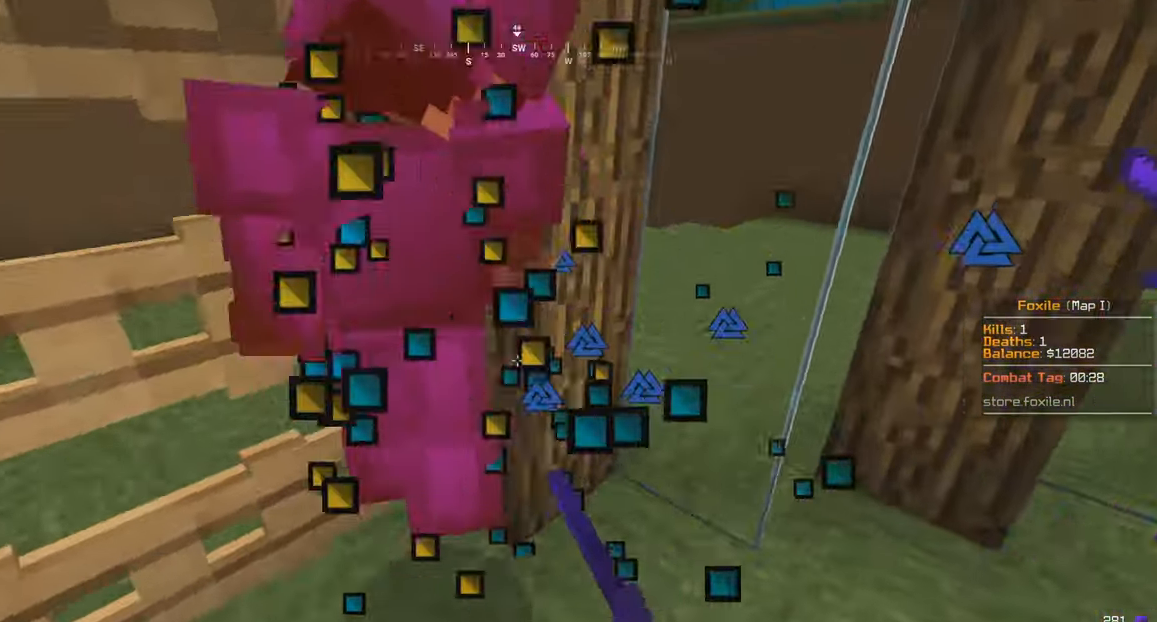
{"keys": ["a", "s"], "mouse": ["left"], "events": [[334, "w", "up"], [350, "s", "down"]]}
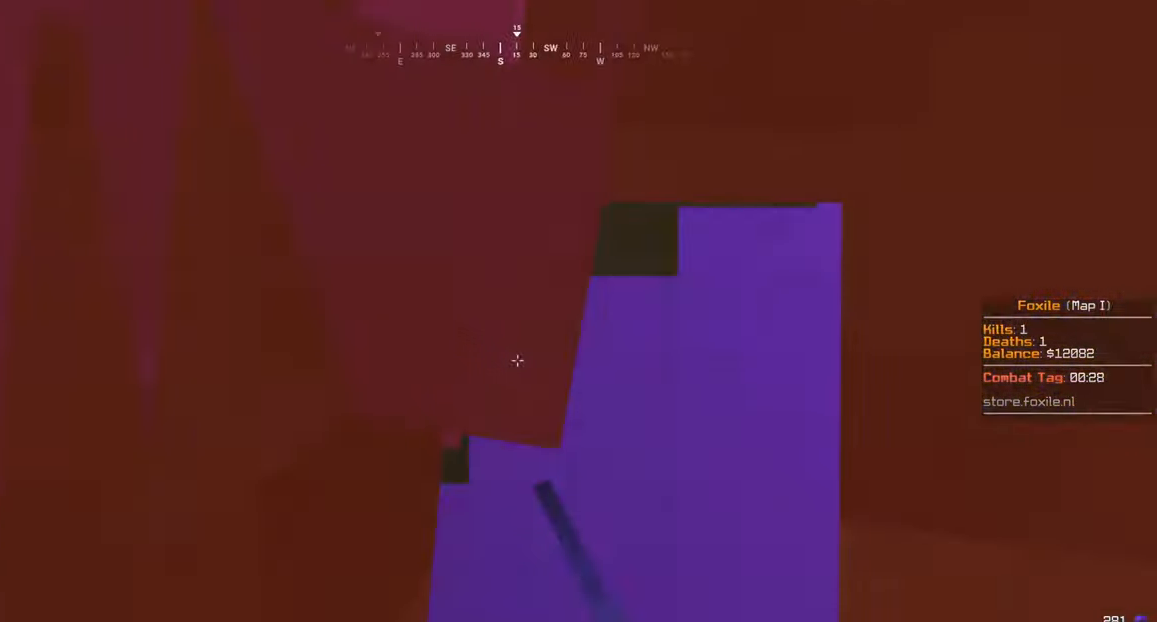
{"keys": [], "mouse": ["left"], "events": [[250, "a", "up"], [484, "s", "up"]]}
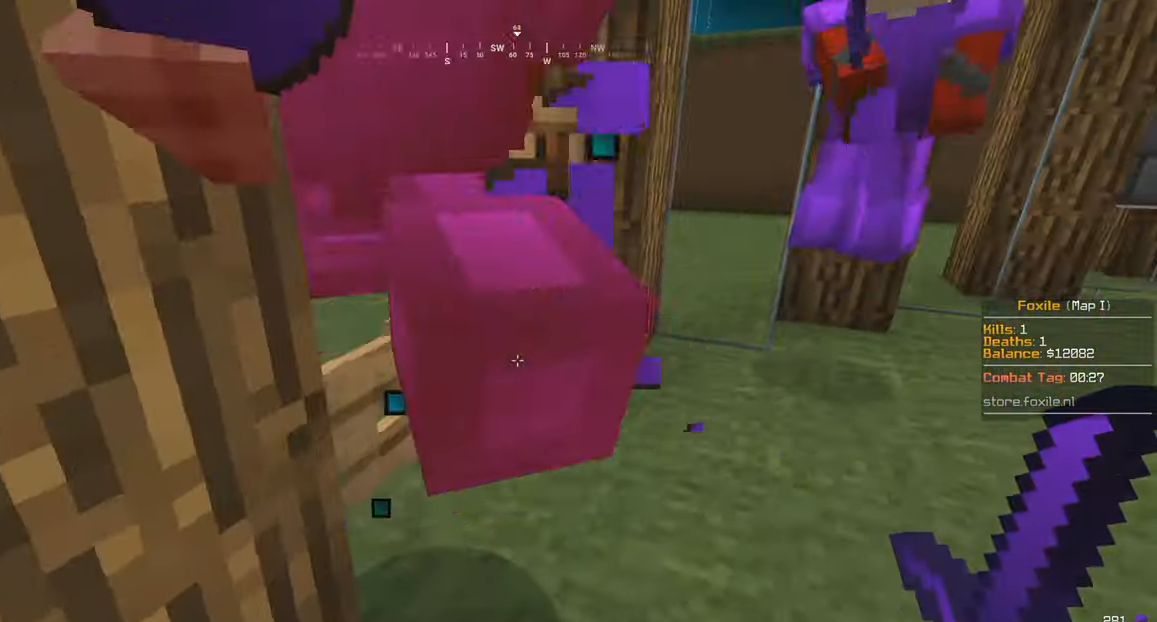
{"keys": [], "mouse": ["left"], "events": [[100, "w", "down"], [234, "w", "up"]]}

================================

▶ _Task statement_: Quote the data above in full, leaving out the pictures it holds.

▶ _Answer_:
{"keys": ["a", "s"], "mouse": ["left"], "events": [[334, "w", "up"], [350, "s", "down"]]}
{"keys": [], "mouse": ["left"], "events": [[250, "a", "up"], [484, "s", "up"]]}
{"keys": [], "mouse": ["left"], "events": [[100, "w", "down"], [234, "w", "up"]]}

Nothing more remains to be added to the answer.